God speaks - Interpreting prophetic messages today
God speaks - Interpreting prophetic messages today
Hebrews 1:1,2
For many Christians, the last third of the Old Testament is pretty much a closed book. Apart from some golden chapters like Isaiah chapter 53, some dearly loved narratives like Daniel in the lions' den, and scattered messianic prophecies, Isaiah through Malachi is pretty much unfamiliar territory.
Jeremiah chapter 36 is the unhappy account of how God told Jeremiah to write down the prophetic messages he had delivered over a quarter century of his ministry and of how King Jehoiakim tried to destroy that scroll. Jehoiakim had ordered that the scroll be brought to the palace and read to him. After three or four columns of the scroll had been read, the king would cut them off with a knife and throw them into the fire, until the entire scroll was destroyed. God overruled the king's intent to destroy the prophet's message and had Jeremiah rewrite it.
The words of the prophets remain, but it seems appropriate to ask, "How are we to read their prophetic messages today?" Here are a few guidelines that may be helpful.

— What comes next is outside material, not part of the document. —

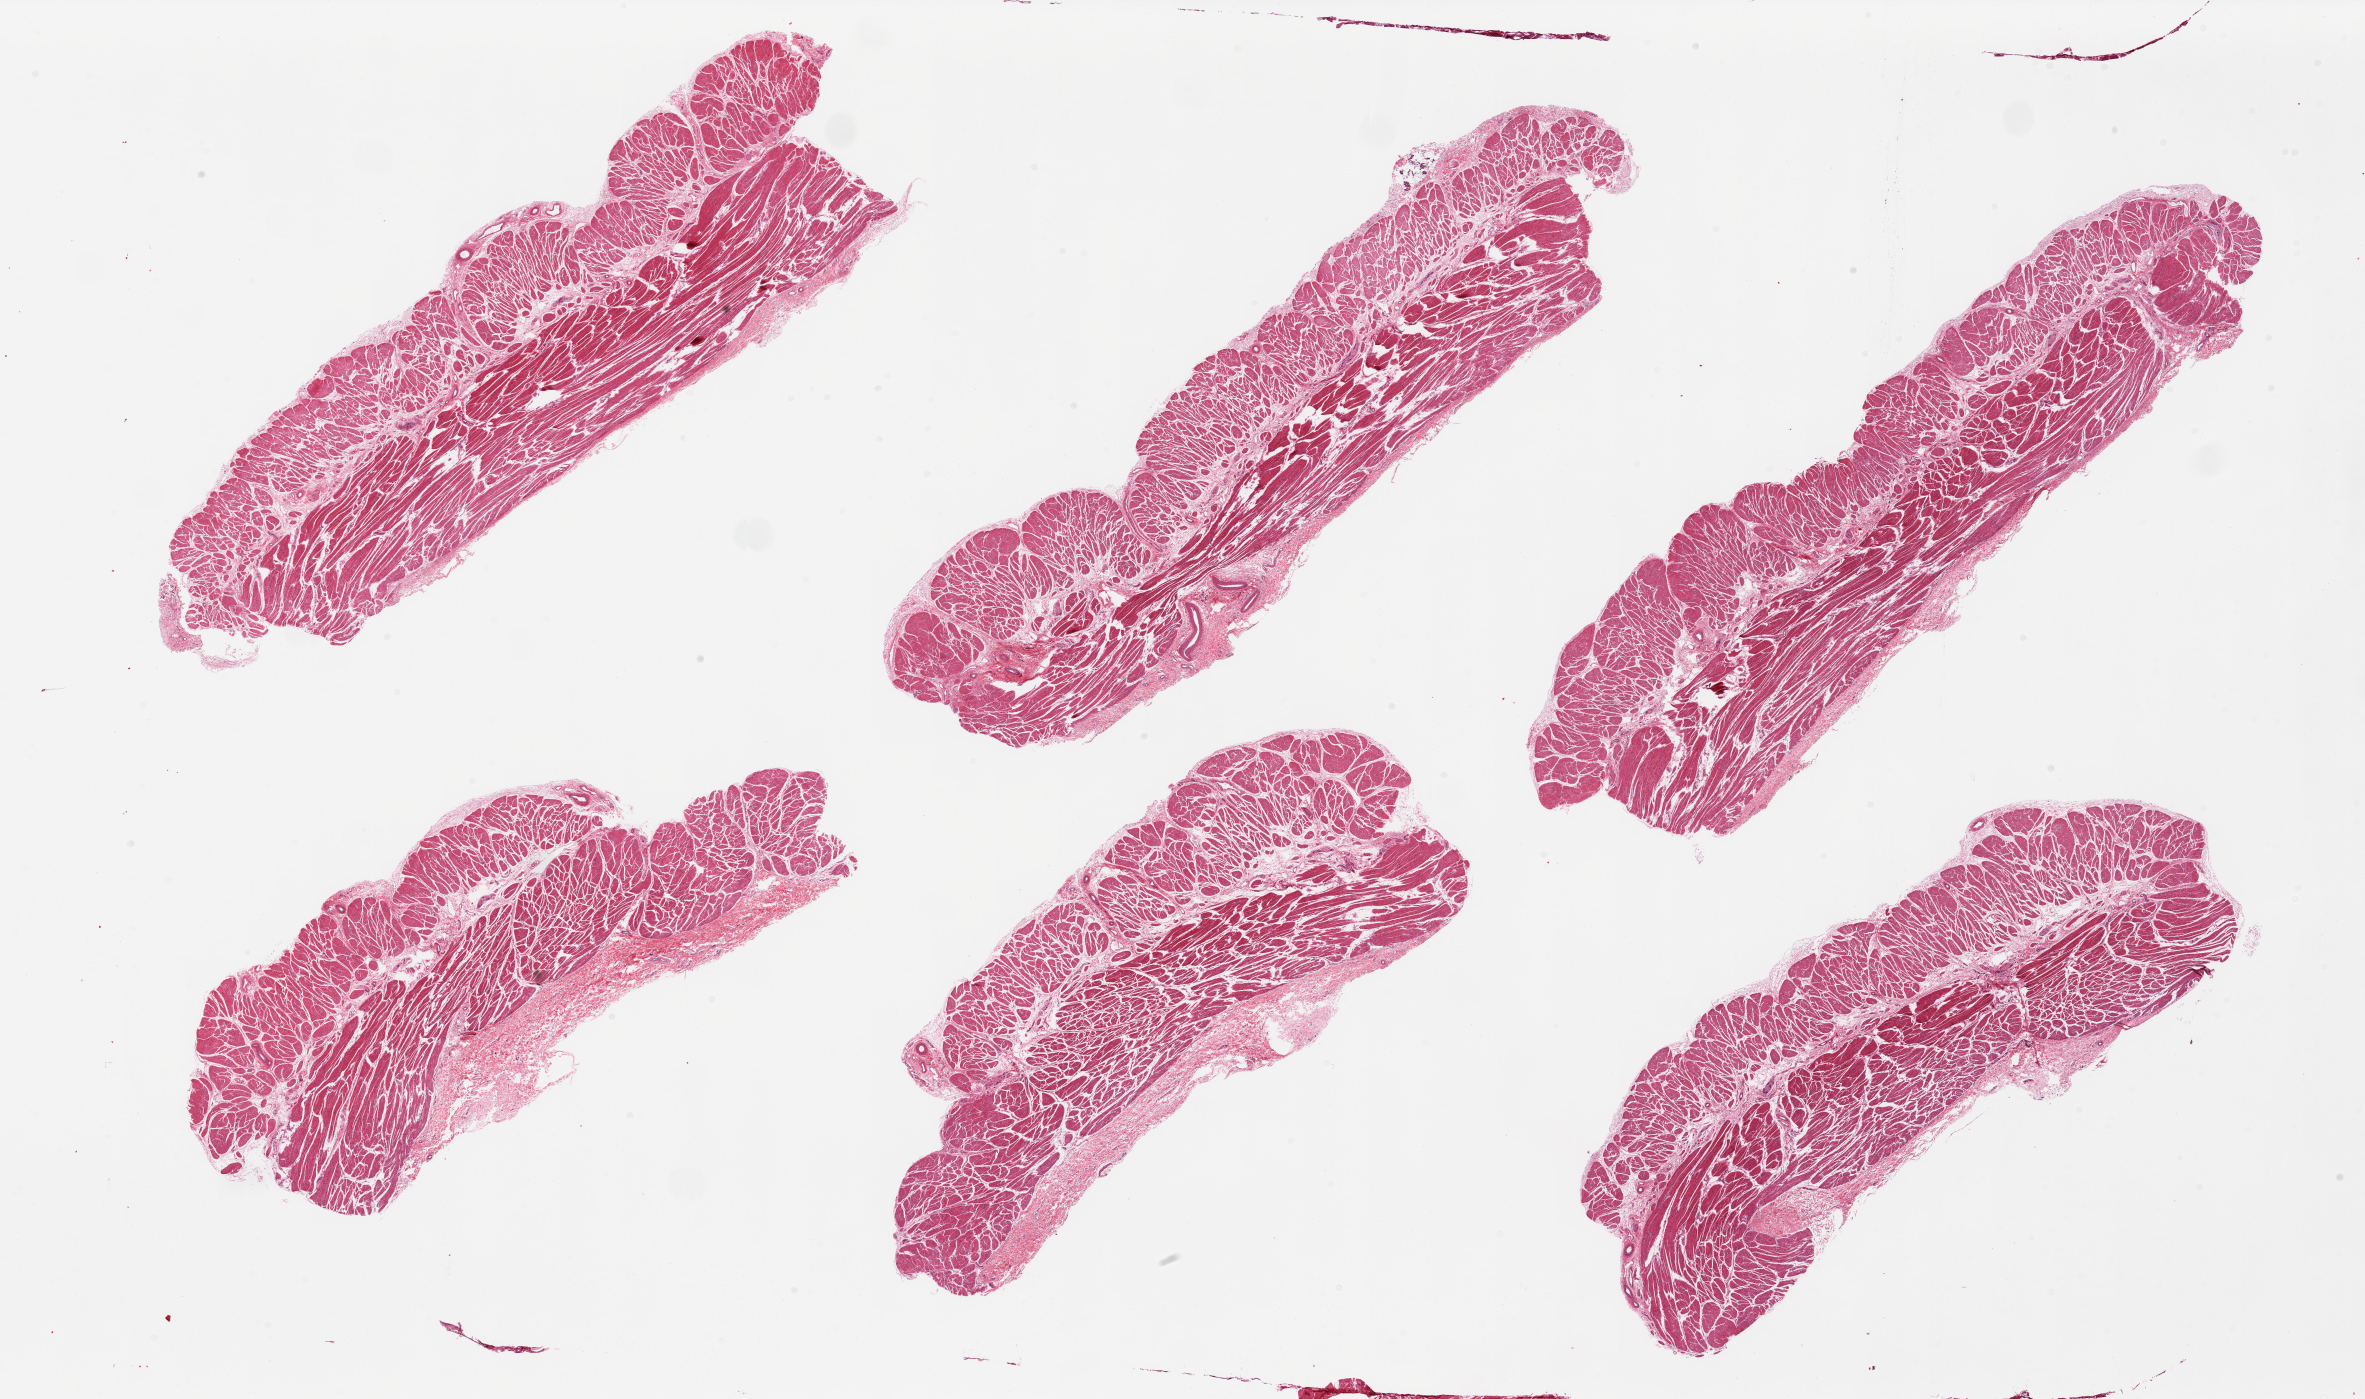
Hematoxylin and eosin (H&E) whole-slide image, whole scanned area (about 37.4 x 22.1 mm, slide scanned at 20x) shown as a low-resolution overview, PAXgene-fixed paraffin-embedded (PFPE) section, section of esophageal muscle (target tissue), donor tissue sample.
* reviewer comment on this tissue sample: 6 pieces, well trimmed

The prophetic word often had more than a single point of reference. During Jeremiah's ministry the first contingents of citizens of Judah were deported to Babylon as exiles. They were taken to Ramah, a border town five miles north of Jerusalem, where they were assembled into groups and sent off into captivity. At that time Jeremiah heard "Rachel," mother of the race, weeping for her children who were going into exile, most likely never to be heard from again. Jeremiah wrote: "A voice is heard in Ramah, mourning and great weeping, Rachel weeping for her children and refusing to be comforted, because her children are no more" (Jeremiah 31:15).
Six centuries later the evangelist Matthew once again heard the mother of the race weeping, this time when Bethlehem's infants were put to death by Herod's sword. Matthew tells us: "Then what was said through the prophet Jeremiah was fulfilled: 'A voice is heard in Ramah, weeping and great mourning, Rachel weeping for her children . . ." (Matthew 2:17,18). The prophetic word often has more than a single point of reference.
All of us have probably been disturbed at hearing millennialists present their detailed scenarios of history as the world winds down. An important principle for interpreting prophecy is that the prophetic word may never be interpreted in a way that contradicts a clear passage of Scripture.
Consider how The Living Bible translates Isaiah 2:3,4: "In those days the world will be ruled from Jerusalem. The Lord will settle international disputes; all the nations will convert their weapons of war into implements of peace. Then at the last all wars will stop and all military training will end."